I was a bit shocked at her surprise. 

“Fifteen? How can you be just fifteen? Tell me you’re kidding me.”

  “I’m kidding you.”

  “I’m serious. You can’t be fifteen. You are shitting me, aren’t you? Tell me you’re not fifteen.”

  “OK, I’m not fifteen.”

  She rolled away and propped herself on cherubic elbows, “Stop lying to me.”

  “You told me to.”

  She stared straight at me, through me, into me “How can you be just fifteen? Your mates are my age, except Kit, who’s a bit younger but still cool.”

  “Well I’m just a wee bit younger than Kit and every bit as cool.”

  I was panicking. My age had never crossed my mind. It didn’t worry me. Why would it? It’s my age. I had assumed she knew, as she had known so much else about me.

  “So when Kit said you went to his school but weren’t in his year, he didn’t mean you were older than him?”

  “I’m in the year below.”

  “Shit. Trick. Oh Trick.” she sighed.

  “I’m sixteen next month.”

  “Sixteen! That’s still too young to go to the pub. Still too young to drive.

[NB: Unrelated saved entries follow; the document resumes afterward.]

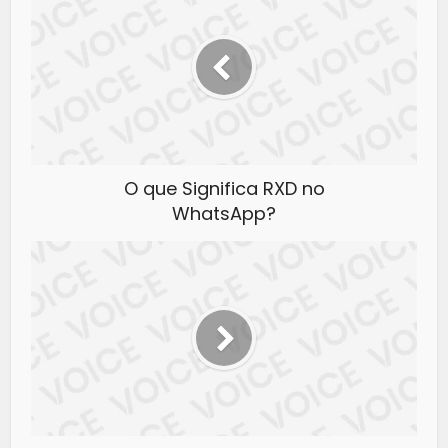
O que Significa RXD no
WhatsApp?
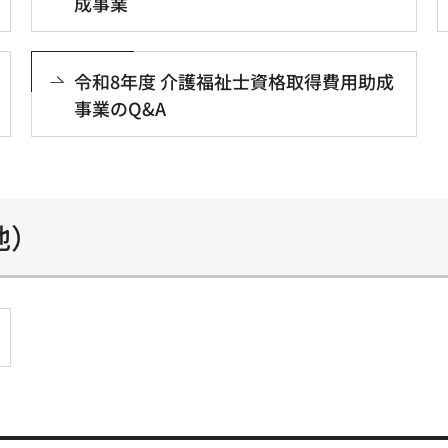
成事業
令和8年度 介護福祉士資格取得費用助成
事業のQ&A
他）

Still too young to see an X-rated movie. You’re a kid. You’re too young to go to the pub…

 What am I going to do? I tell everyone I’ve met the man of my dreams and it turns out he’s a baby. I’ll never live this down.”

  “You’re not that much older.”

  “I’m nineteen. Nineteen!”

  “I can live with that. You’ll be able to get me a carry out from the offie when I forget my fake id.”

  She threw me a look that would have frozen hell over in an instant, “This is serious! Stop making jokes about it.”

  I never did know when to keep my mouth shut.

  She shook her head and gazed wildly around the hillside for inspiration or something, then turned back, staring harshly across at me. Her look softened as we drifted in that gentle half-light.

  I tried to diffuse the situation “So what’s four years between friends?”

  “Between friends, two Olympic games. Between us, more than a quarter of your life.

Fifteen?”

  She shook her head and pondered her imponderable. “How do you do it? Kit said you were great at getting into scrapes without trying. I see what he meant now. And what do your parents think about you staying out all night? What kind of family do you come from? I mean, who lets a fifteen year old stay out all night?”

  I had told my folks I was staying at Dave’s out Barlanark way so they hadn’t expected me home, but it annoyed me when she implied they didn’t care. They’d have killed me if they knew what I was up to. “Hey, you’re beginning to sound like my mum.”

  “Now I sound like your mum? It just gets worse!

Well if I sound just like your mum it’s because you sound like a petulant little fifteen year old.” she paused, “Which is exactly what you are!”

  She scrabbled to her feet to storm off across the grassy slope. As she slipped on the glistening dew blanketing the hillside, I caught her and pulled her close.

  She kissed me gently. “Oh God. You’re only fifteen.”